Source of the River Lea
River Lea, Leagrave
Lea Valley path, Luton

The Lea Valley walk runs from the source of the River Lea at Leagrave, just North of Luton, down to the Thames at Limehouse Basin, a total of about 50 miles. I walked this stage on the 26th September 05.
I took the train to Leagrave Station from where it is only a short walk to Leagrave common and the springs that form the start of the river Lea and the Lea Valley walk. There are a number of springs, photo 1, and ponds in the area from which the river Lea flows, photo 2, as it starts it journey to the Thames.
The first part of the walk is through the suburbs of Luton, although for much of the route the path manages to avoid roads, following a thin strip of open space that runs between the houses either side of the river, photo 3. For a short while on this section the Lea Valley path shares its route with the Icknield Way.

Wardown Park
St Mary's Church, Luton
Lea Valley walk signpost

Although not always clearly marked on the ground this part of the Lea valley path was relatively easy to follow. After passing through Wardown park, photo 4, the path joins the main A6 road into the centre of Luton.The path makes its way through the town centre, goes past St Mary's church, photo 5, and then heads out in a loop towards the runways of the Luton Airport.
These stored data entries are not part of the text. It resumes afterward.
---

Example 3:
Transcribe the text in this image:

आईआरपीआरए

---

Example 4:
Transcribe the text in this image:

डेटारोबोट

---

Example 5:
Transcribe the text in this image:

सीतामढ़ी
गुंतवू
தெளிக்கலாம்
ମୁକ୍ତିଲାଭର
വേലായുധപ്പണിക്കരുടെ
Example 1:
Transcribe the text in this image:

Despite the odd marker placed in the pavement the route was a bit harder to follow at this point and I was glad I had brought a copy of the explorer 193 map in the town centre.
Once the busy A505 is crossed a steep flight of steps leads up to the end of the airport runways and open countryside, photo 7, as the path makes its way through the Lea Valley towards Harpenden. This makes a pleasant change from the first part of the walk which had mainly been on tarmac.

Countryside nr Luton
Arch under Railway nr Luton
La Valley Walk nr Harpenden

The path descends back down into the Lea Valley, passes under the railway lines, photo 8, before crossing the B653. Much of the route towards Harpenden seemed to follow the route of an old railway line, photo 9, which was once the Luton, Dunstable and Welwyn junction line. This generally made for easy walking although there was quite a long stretch where the path was squeezed besides the high fence of a sewage works, which felt a bit enclosed, and there were often trees besides the path which restricted the views.
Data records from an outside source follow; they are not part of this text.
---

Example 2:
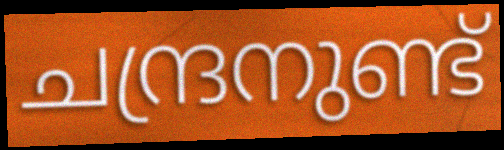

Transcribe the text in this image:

ചന്ദ്രനുണ്ട്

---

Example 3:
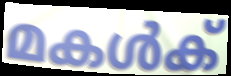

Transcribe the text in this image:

മകൾക്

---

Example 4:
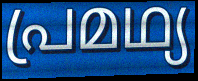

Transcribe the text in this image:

പ്രമഥ്യ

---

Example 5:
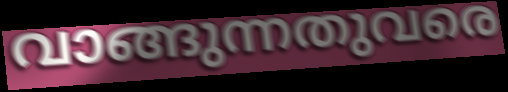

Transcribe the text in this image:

വാങ്ങുന്നതുവരെ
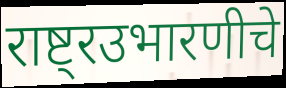
राष्ट्रउभारणीचे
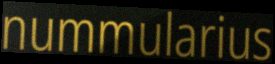
nummularius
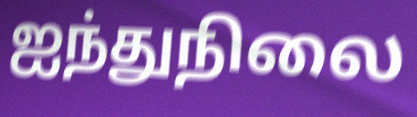
ஐந்துநிலை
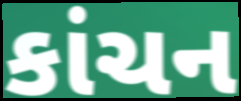
કાંચન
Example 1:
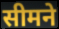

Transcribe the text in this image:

सीमने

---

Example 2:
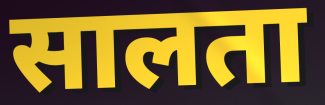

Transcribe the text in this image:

Upper Lea Valley through walk signpost
Farm animals
Farmland nr Wheathampstead

In Harpenden I deviated off the path for a while which I didn't realise till I was on the disued railway line heading out of the town and met up with the path again coming in from a different direction. From Harpenden it is a short walk to the village of Wheathampstead. About half way to Wheathampstead the Lea Valley path leaves the disused railway line and heads uphill across farmland into Wheathampstead, photo 12. Here the path heads down through the village, past the church, photo 13, and crosses over to the other bank of the river Lea.

Church, Wheathampstead
River Lea, Wheathampstead
Lea Valley Path Nr Waterend

The path, then follows the river towards Waterend and the grounds of Brocket Hall where the path heads across the middle of a large golf course. By this time I was starting to fell a bit tired. I had originally intended to walk to Hertford but I realised this was going to be too far and decided to end my journey at Hatfield instead. From Brocket Hall the path heads towards Lemsford and under the A1(M), photo 18, to Stanborough Park with its big boating lakes. This involved going under a very shallow bridge and for once I was glad I was not any taller! I also noticed that the path, which can just be made out to the left of the bridge, was only just above the water level. I think in times of rain the path under the bridge might not be readily passable. From Stanborough Park it was a short walk to the A1000. As it crossed the A414 the Lea valley path headed of to the left but I continued ahead up the road to Hatfield station and the end of the wak.

Footpath markers
Brocket Hall Golf Course
Path under the A1

The GPS made this walk, including the short diversions I made, 19.9 miles long.